I've been tinkering with my WebUI since the public release of Whisper, and I think I've found a solution using Silero VAD which dramatically improves the accuracy of both the text and timings of long transcripts in Japanese. However, I was able to avoid some of these issues by manually splitting the original movie into 10 minute chunks, run Whisper in each chunk, and then merge the resulting transcripts together into one long transcript (SRT).
#English to japanese with voice download#
You can even download the containers directly from GitLab (see the README for more information): Also note that it's relatively easy to host this WebUI on Google Colab, if you don't have enough GPU horsepower locally to run it yourself. You can also use the CLI version, which is identical to the Whisper CLI except that you can also use URL's rather than file paths, and specify a VAD (more about this below).
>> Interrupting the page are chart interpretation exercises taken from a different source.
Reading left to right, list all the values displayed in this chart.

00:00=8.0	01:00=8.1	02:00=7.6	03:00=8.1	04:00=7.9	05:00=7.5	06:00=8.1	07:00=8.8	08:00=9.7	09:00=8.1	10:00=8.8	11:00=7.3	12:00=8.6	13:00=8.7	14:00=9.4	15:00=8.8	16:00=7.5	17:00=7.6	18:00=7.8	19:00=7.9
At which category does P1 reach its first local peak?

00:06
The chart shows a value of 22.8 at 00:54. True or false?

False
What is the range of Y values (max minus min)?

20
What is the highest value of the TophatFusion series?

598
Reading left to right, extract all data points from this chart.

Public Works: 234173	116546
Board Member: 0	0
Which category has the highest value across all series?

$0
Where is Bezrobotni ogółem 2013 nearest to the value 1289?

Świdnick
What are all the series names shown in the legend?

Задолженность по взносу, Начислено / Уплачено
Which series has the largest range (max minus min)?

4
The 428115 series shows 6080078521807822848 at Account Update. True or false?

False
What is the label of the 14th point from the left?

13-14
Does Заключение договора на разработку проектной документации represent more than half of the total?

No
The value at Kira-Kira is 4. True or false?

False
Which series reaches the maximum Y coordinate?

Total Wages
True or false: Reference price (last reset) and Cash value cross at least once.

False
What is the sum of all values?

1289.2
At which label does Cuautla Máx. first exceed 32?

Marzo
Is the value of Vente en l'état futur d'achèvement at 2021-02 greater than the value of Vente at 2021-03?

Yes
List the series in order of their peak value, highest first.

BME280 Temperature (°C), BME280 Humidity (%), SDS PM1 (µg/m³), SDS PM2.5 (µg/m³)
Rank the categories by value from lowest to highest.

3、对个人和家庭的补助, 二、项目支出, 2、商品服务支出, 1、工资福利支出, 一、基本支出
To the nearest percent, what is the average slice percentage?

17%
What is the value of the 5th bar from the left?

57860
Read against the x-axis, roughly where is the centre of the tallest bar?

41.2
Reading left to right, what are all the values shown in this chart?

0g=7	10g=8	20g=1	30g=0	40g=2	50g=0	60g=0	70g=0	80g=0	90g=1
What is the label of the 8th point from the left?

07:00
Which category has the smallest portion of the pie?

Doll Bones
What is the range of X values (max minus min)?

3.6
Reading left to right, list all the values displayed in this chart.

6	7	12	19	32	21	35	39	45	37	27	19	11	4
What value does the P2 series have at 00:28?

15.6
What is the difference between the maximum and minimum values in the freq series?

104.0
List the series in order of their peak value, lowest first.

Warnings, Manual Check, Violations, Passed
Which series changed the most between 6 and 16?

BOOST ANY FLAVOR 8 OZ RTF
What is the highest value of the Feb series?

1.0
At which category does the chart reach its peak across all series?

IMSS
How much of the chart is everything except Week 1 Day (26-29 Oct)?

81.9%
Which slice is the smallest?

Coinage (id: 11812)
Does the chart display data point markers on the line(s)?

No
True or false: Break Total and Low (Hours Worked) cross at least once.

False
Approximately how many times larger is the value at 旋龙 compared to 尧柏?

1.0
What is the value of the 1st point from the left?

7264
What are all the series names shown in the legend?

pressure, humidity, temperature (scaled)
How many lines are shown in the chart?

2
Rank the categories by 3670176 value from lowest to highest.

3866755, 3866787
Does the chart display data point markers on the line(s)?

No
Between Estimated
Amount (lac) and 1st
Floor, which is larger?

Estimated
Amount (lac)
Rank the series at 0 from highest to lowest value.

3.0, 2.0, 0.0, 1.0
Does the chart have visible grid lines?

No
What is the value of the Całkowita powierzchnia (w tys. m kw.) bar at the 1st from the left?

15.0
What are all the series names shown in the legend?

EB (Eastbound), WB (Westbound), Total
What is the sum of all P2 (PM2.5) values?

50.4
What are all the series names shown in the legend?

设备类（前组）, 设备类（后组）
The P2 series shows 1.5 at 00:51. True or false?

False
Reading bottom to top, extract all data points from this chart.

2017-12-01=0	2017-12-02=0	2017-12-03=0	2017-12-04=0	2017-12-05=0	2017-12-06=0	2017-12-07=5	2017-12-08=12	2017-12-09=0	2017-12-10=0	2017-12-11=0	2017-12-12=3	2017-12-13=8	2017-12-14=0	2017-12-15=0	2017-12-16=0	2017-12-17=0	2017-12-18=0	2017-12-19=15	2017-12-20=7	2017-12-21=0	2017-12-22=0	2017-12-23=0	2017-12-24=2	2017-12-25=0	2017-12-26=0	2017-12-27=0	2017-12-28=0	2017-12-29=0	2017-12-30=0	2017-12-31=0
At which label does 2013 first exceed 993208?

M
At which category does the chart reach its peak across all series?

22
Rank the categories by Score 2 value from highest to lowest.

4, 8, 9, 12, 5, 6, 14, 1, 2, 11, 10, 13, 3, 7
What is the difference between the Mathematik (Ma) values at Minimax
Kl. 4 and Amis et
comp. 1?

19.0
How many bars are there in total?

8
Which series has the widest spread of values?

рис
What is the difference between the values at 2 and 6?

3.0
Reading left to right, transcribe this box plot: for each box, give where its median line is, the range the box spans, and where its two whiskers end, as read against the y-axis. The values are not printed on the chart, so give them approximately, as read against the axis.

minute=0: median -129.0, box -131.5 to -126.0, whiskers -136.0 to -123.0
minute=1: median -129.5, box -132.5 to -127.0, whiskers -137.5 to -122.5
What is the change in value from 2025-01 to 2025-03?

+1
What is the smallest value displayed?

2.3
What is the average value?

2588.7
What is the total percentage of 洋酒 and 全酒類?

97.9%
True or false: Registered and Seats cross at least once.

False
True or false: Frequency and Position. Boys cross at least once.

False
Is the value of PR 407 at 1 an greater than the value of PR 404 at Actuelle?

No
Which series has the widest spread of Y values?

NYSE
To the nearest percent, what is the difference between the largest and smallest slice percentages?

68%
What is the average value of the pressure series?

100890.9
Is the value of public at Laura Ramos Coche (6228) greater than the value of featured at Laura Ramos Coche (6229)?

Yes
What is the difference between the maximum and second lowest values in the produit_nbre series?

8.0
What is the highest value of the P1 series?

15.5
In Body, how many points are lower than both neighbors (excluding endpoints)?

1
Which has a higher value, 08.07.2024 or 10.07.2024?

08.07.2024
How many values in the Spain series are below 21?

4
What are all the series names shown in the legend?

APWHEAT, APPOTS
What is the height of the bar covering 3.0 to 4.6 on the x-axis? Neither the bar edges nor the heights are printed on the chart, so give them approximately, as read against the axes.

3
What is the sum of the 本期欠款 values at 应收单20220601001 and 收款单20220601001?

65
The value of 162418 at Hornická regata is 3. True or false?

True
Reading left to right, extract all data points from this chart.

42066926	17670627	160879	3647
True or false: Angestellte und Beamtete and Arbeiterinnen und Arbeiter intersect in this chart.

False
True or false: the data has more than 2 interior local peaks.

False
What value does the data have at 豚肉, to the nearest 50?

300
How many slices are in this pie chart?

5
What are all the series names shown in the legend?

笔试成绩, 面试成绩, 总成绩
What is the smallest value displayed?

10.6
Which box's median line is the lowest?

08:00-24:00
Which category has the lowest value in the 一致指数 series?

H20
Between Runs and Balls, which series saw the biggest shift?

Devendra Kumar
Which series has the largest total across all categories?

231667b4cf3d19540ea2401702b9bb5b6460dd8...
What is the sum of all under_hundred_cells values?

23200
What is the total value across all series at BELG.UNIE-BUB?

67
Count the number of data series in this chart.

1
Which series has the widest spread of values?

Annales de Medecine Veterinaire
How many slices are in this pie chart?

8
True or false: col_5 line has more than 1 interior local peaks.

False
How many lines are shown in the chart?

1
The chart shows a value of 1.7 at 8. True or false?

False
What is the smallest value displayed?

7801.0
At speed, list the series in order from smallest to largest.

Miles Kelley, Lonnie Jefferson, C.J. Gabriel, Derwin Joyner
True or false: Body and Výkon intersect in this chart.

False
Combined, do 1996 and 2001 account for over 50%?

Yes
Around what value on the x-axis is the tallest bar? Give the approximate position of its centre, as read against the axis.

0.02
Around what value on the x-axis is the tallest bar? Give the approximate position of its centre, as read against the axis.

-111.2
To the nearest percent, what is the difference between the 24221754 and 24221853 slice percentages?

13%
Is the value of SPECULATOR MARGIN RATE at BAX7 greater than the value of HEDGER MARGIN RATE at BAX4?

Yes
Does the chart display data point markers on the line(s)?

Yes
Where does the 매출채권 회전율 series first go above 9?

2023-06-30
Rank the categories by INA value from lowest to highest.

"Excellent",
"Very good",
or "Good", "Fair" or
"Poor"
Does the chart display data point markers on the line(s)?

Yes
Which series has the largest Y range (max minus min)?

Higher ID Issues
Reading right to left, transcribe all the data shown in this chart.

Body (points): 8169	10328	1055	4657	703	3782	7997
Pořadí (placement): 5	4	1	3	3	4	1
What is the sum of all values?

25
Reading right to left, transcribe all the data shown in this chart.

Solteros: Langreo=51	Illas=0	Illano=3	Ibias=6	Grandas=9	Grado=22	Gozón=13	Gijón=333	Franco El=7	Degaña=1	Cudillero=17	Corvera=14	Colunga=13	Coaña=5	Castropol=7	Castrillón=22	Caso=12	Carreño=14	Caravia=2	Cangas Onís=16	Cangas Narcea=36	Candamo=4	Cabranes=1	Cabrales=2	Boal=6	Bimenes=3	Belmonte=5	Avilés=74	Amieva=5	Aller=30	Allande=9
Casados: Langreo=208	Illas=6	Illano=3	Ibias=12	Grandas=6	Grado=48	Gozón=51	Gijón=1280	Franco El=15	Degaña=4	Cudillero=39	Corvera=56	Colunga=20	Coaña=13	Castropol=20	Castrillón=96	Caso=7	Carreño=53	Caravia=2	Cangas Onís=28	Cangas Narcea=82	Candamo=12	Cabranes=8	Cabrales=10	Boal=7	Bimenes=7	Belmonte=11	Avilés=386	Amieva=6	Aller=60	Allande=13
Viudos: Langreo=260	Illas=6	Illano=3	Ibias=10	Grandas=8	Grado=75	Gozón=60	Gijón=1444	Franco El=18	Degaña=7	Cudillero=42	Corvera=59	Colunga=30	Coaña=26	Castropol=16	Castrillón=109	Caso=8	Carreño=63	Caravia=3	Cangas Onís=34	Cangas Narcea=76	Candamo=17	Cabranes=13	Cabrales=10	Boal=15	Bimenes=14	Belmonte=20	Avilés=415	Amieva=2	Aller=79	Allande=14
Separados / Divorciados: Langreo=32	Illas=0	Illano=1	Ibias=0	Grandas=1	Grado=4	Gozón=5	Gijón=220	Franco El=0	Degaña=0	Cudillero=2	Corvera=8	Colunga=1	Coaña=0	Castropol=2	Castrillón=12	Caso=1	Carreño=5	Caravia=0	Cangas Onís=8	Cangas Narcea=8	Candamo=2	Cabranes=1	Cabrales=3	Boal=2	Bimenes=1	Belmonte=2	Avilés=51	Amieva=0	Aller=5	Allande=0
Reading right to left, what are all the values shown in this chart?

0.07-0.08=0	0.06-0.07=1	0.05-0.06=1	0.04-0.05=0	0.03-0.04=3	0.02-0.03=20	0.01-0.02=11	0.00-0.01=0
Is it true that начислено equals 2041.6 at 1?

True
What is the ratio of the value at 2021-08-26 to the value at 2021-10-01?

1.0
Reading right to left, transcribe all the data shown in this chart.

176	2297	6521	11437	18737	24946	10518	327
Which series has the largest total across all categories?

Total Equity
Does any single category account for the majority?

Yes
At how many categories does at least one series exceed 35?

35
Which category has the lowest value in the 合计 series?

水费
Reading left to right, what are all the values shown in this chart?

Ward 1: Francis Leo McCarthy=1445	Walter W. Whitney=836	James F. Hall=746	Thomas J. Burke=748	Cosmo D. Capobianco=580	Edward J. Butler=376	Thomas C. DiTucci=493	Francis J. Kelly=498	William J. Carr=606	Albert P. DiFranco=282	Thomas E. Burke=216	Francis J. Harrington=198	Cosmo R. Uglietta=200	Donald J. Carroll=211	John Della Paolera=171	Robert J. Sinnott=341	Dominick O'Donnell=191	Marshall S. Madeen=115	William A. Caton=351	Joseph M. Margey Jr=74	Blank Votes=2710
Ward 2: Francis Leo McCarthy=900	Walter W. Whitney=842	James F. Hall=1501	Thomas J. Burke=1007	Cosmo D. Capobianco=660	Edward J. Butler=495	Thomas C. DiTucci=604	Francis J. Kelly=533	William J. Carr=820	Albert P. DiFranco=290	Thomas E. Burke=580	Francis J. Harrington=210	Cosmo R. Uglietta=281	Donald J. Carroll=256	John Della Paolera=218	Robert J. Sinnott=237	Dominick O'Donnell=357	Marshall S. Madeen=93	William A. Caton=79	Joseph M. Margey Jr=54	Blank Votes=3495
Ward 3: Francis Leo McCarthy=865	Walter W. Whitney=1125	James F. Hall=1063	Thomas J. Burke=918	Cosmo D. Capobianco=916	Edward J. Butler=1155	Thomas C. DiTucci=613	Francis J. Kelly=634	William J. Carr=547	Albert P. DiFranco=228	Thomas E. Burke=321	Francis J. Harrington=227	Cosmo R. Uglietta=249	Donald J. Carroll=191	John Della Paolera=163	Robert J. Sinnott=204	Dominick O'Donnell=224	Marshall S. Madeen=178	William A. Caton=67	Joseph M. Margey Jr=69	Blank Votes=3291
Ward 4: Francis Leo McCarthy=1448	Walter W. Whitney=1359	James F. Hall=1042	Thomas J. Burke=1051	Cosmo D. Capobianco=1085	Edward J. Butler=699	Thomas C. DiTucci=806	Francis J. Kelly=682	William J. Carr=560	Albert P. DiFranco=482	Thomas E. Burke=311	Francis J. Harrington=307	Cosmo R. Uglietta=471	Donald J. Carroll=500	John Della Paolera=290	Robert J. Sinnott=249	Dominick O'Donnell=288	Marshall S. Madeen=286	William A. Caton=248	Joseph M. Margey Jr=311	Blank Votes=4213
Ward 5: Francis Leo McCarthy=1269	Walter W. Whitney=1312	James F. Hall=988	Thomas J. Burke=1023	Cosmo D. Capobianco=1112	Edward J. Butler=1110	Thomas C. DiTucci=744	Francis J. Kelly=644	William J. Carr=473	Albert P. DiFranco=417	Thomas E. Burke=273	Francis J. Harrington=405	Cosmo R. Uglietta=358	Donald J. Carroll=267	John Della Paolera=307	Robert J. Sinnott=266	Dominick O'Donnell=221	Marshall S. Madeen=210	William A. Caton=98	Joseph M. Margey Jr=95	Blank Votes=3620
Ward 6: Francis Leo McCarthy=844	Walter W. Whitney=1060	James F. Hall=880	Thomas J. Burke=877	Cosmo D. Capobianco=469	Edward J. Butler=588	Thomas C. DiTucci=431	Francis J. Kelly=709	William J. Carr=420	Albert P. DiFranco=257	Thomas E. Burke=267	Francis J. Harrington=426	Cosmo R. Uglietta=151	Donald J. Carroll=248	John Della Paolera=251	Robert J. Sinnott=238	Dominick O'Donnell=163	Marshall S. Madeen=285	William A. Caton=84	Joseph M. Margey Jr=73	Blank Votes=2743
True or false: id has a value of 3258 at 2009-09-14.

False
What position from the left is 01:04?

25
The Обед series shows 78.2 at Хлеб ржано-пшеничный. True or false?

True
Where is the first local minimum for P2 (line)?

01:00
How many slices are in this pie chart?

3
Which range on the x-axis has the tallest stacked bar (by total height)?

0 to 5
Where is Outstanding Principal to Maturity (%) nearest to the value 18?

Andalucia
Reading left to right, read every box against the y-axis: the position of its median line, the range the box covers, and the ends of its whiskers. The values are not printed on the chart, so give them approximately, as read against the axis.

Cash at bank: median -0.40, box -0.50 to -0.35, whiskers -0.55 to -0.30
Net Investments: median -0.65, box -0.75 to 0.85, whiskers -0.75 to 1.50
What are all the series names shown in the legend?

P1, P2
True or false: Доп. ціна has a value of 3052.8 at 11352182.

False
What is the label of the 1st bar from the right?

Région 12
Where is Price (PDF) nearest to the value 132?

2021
There's also support for parallel execution on multiple GPUs, using the -auto_parallel True option (see the README for more information): It also supports more accurate transcripts for languages other than English using a VAD.

#English to japanese with voice free#
I've found Whisper to be an incredible free tool for transcribing audio, so I've made my own WebUI which integrates directly with YT-DLP for direct YouTube transcripts, and allows for easy downloads of a transcript or an SRT/VTT file.